• [Data records]

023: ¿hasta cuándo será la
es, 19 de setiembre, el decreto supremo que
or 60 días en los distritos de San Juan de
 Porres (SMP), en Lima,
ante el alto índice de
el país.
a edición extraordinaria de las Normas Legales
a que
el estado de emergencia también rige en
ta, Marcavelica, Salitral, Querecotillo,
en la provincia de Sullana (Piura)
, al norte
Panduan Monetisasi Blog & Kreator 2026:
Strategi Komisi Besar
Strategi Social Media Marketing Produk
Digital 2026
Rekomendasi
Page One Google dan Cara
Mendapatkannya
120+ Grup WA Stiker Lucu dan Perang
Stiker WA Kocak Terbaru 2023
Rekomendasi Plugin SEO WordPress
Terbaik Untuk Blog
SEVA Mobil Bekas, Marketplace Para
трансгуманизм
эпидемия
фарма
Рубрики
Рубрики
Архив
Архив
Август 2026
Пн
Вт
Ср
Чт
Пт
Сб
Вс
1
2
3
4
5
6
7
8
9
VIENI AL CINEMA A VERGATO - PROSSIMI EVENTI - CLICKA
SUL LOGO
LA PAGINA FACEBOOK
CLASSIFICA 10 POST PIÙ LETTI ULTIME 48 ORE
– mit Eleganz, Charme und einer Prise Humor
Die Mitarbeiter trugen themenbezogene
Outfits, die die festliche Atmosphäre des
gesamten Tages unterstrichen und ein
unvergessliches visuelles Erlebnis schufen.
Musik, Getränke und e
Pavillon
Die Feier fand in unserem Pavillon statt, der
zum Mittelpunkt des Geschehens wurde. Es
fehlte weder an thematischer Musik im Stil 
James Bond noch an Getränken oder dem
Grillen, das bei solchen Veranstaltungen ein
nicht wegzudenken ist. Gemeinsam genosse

• [Task brief] For each record above, write it out again exactly.

• [The completed task]
023: ¿hasta cuándo será la
es, 19 de setiembre, el decreto supremo que
or 60 días en los distritos de San Juan de
 Porres (SMP), en Lima,
ante el alto índice de
el país.
a edición extraordinaria de las Normas Legales
a que
el estado de emergencia también rige en
ta, Marcavelica, Salitral, Querecotillo,
en la provincia de Sullana (Piura)
, al norte
Panduan Monetisasi Blog & Kreator 2026:
Strategi Komisi Besar
Strategi Social Media Marketing Produk
Digital 2026
Rekomendasi
Page One Google dan Cara
Mendapatkannya
120+ Grup WA Stiker Lucu dan Perang
Stiker WA Kocak Terbaru 2023
Rekomendasi Plugin SEO WordPress
Terbaik Untuk Blog
SEVA Mobil Bekas, Marketplace Para
трансгуманизм
эпидемия
фарма
Рубрики
Рубрики
Архив
Архив
Август 2026
Пн
Вт
Ср
Чт
Пт
Сб
Вс
1
2
3
4
5
6
7
8
9
VIENI AL CINEMA A VERGATO - PROSSIMI EVENTI - CLICKA
SUL LOGO
LA PAGINA FACEBOOK
CLASSIFICA 10 POST PIÙ LETTI ULTIME 48 ORE
– mit Eleganz, Charme und einer Prise Humor
Die Mitarbeiter trugen themenbezogene
Outfits, die die festliche Atmosphäre des
gesamten Tages unterstrichen und ein
unvergessliches visuelles Erlebnis schufen.
Musik, Getränke und e
Pavillon
Die Feier fand in unserem Pavillon statt, der
zum Mittelpunkt des Geschehens wurde. Es
fehlte weder an thematischer Musik im Stil 
James Bond noch an Getränken oder dem
Grillen, das bei solchen Veranstaltungen ein
nicht wegzudenken ist. Gemeinsam genosse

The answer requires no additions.